3月の前回会合では、文科省の調査研究班が改訂コアカリの素案を公表。▽衛生薬学・公衆衛生薬学▽臨床薬学▽薬剤師として求められる基本的な資質・能力――など7項目で構成し、項目ごとに学習目標や学習事項を示している。
この日の委員会では、委員の意見を踏まえた素案が示され、「学習事項」の趣旨も記載した。同事項では、目標達成に必要な知識、技能等を示したものの、あくまでも例示にとどめ、各大学が具体的内容を考えて独自のカリキュラムを構築することとした。
大学の自主性を尊重するため、学習事項の必要性も含めたあり方が焦点となったが、長津雅則委員(日本薬剤師会常務理事)は「例示があった方が非常に親切なので良いが、項目ごとに例示の詳細さに大小があってはならない。詳細さに関するレベルを統一すべき」とした。
伊藤智夫委員(薬学共用試験センター理事)も、「例示がなければ、大学でどこまで教えて良いかが分からなくなり、1~4年次のカリキュラムを作れなくなる」と懸念を示した。
石井伊都子委員(日本病院薬剤師会理事)は、「医療は標準化を図らないと安全を保てないので、ここまではやるべきという最低限のものを示せれば良い」とした。
矢野育子委員(神戸大学病院教授)も、「学習目標を詳細に記すとSBOになってしまい、もともとの意向と異なるので、学習事項の例示はあった方が良い」とし、項目全体で統一して作ることを議論すべきとした。
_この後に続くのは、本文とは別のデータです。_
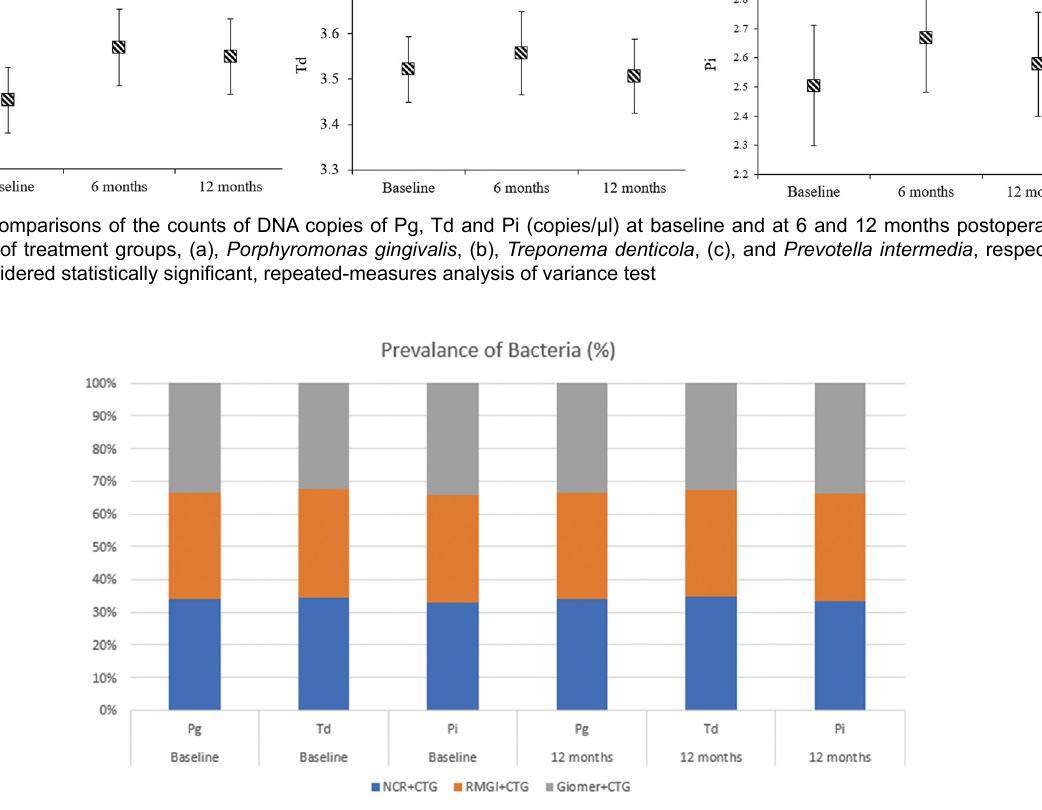
Figure 3- The frequency detection of Pg, Td and Pi at baseline and at 12 months postoperatively in the treatment groups. p<0.05 considered statistically significant, chi-square Table 2- Change in counts of DNA copies of Pg, Td and Pi (copies/µl) between treatment groups with the changes of probing depth between 12 months postoperatively and baseline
一方、調査研究班は各項目ごとの前回素案からの変更点も公表した。「医療薬学」の項目では、発生、発達、老化に関する学習はライフサイクルを考える上で必要とし、患者情報に関する学習事項の例示を追記。薬物療法の個別最適化に必要な患者情報として、遺伝的要素、臓器障害、年齢的要因(高齢者、小児、乳児)、生理的要因(妊婦、体質)などを記した。
歯科治療の知識と学習項目も追加すべきとの意見も踏まえ、セルフケアに関する項目のうち、口腔ケアの内容を追記した。
臨床薬学の項目では、患者の服薬行動について薬剤師は服薬管理を行うことを学習目標に追加した。また、前回まで「科学的根幹としての基礎薬学」としていた項目名は、「基礎薬学」に変更している。